You hadn't forgotten much from the times you were dating him and you didn't really expect to, but you still patted yourself on the back after realizing you had managed to keep vital information. He tried to keep you away from that side of his life and you understood it, but it was inevitable that you would pick up on tidbits here and there. Silver is bad for damn near everything, vamps aren't actually killed by a wooden stake, yes, demons are real. Lore became your new favorite thing and you remembered taking your lunch away from the office to go to the library and pick up some new books. Reading became your pass time and you wanted nothing more than to be able to help him, to be able to bring some information forward if he wasn't willing to let you help him in any other way.

You understood that, too. You knew he wouldn't have wanted an inexperienced office worker going out and running hunts when you didn't know the first thing about fighting. He was only protecting you, then.

But now that he was gone, three years to the day, you had prepared yourself.

You knew waiting for him to come back was hopeless; he made it clear that he wanted you to move on, to be with someone that wouldn't constantly put you in danger, but there was that pesky part of you that wouldn't give up on the dream. For the first few months you slept with the phone at the edge of your nightstand, waiting, expecting it to ring and to hear his gruff voice asking for help, for you, for anything. After you finally found the will to keep the phone charging over night, you still checked your voicemail; every night when you got home from work, just prior to your fighting class, you would play your voicemail only to hear the monotonous drone of everyday acquaintances. But never him.

So you slept with a gun under your pillow—which you had taken special classes to get registered and were quite impressed with the aim you'd managed to acquire—and a bat under your bed, a vile of holy water in your drawer and a silver stake tucked away in the back. You had learned to fight because you knew he wasn't going to be there for you if you needed him, had taken every ounce of what was left over after he was gone and invested it into making yourself better; you were going to be able to fight, to defend yourself. Now that you knew what was out there, now that you knew there was no one to protect you, you realized you had to protect yourself.
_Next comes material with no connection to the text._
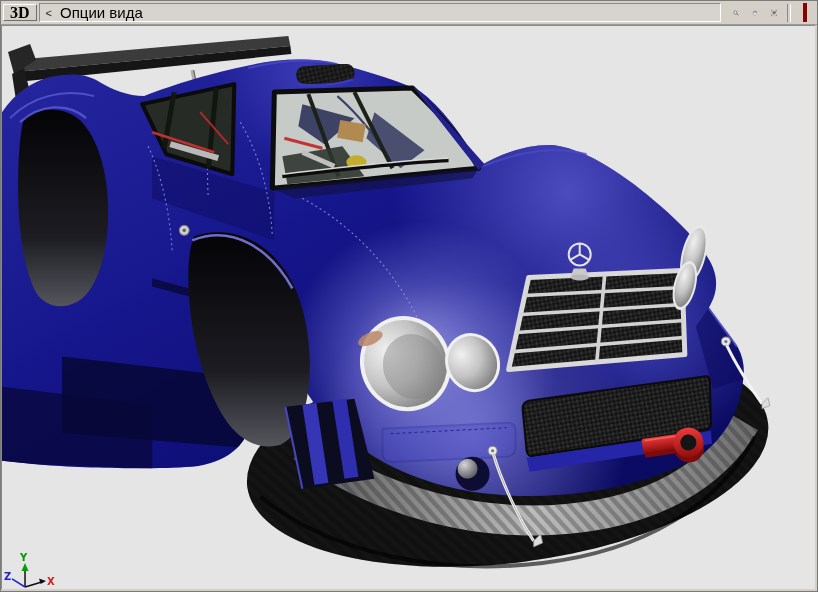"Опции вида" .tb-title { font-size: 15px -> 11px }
When the headline of your local newspaper was about a rough murder that left the corpse bare to the bone, you couldn't help but doubt that it was an animal attack. That was, after all, what had brought the Winchesters to your neck of the woods in the first place.

You had only been taking smaller cases around the state in order to get yourself up to par; a single vamp here, a ghost there, even a skin walker one time, which was pretty fun, but nothing was in your hometown. That was way too close for comfort, so you didn't even bother finish your orange juice before you grabbed your duffle from the back corner of your closet, threw your green army jacket over your shoulders and headed out the door of your apartment.

You accepted that yes, maybe it was true that this had been an animal attack. Maybe there was an especially hungry dog running around. But there was still the fear that you felt in your bones, in your stomach, that there might truly be a creature out there in your hometown. You may not have had any family, but you had friends and even the thought that there might be something out there that could hurt them made you cringe.

Unwilling to see anyone else die at the hands of this potential predator, you went directly to the police department and smiled your way through, using your connections with the newspaper to get you through directly to the coroner. It didn't hurt that the man at the front desk had been asking you to go out with him for the last year, year and a half, of course, but you liked to keep your work life separate from your personal life. Yes, it was certainly your link to the newspaper that got you access. Nothing more.